A109 Light Utility Helicopter flight with mayor Gisborne City from the air in November 2023.
Opinion
It was good to see the Mayor and Matt Todd at the fascinating talk on lines companies organised by the Chamber of Commerce. It was amazing to see so few in attendance for an impartial analysis of a hot topic, as if those at the heart of the asset-sale decision
were determined not to be influenced by facts.
Angela Ogier described the goal of boosting electricity from 25 percent of all energy consumption to 55 percent by 2050, with the daunting aim of building new renewable capacity at the rate of 450MW per year.
My reaction is that official planning fatally overlooks the prophetic 1970s concept of economic contraction: the easiest way to change that ratio is to cut non-electric energy by 75 percent, bringing total consumption down by just over half, 55 percent. Not a big ask when half of all jobs are toxic or unnecessary. Cutting them is cost-free and earth-saving.
This avoids all the resource and fossil-fuel consumption in building new generation, and can happen much, much faster, as climate science now dictates.

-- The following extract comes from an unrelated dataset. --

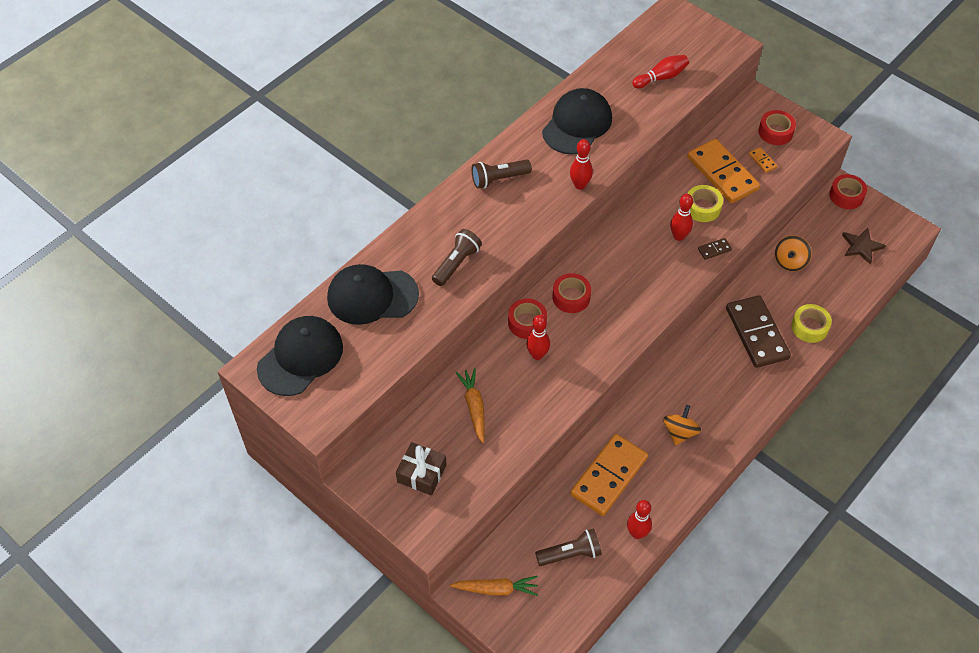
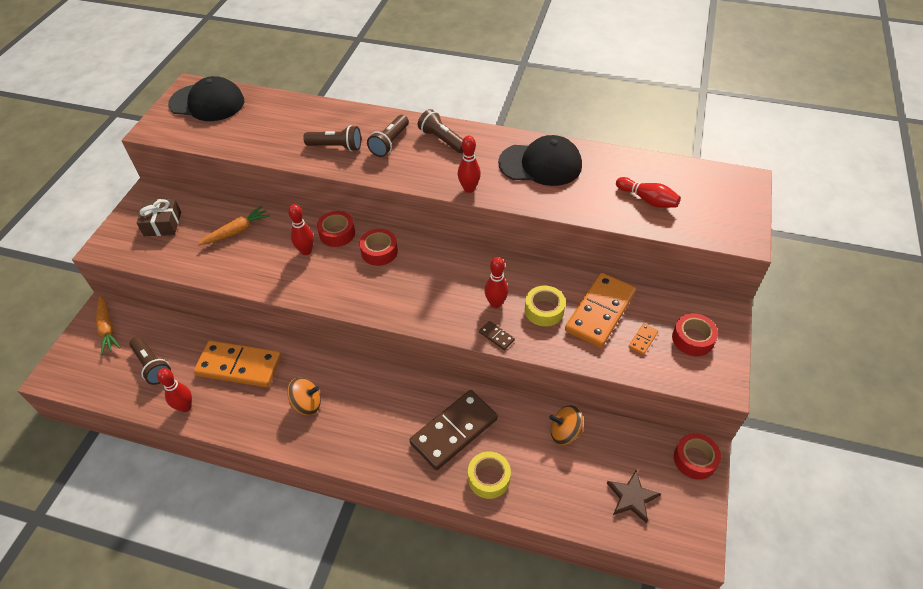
camera: 65 degrees right, 5 degrees down
black cap [327,264,419,325] -> none
none -> brown flashlight [367,115,409,157]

The notion of community “benefit” in the Commerce Act is dangerously ambiguous, and sets the trap of confusing business growth with general wellbeing — another much-abused word. Equally wrong is the word “distribution”: making grants or investments, no matter how good some of them certainly are, is a selective process, and thus the opposite of distribution. Distribution means spreading. To use it for its opposite, in our Eastland Network debate, is manipulative.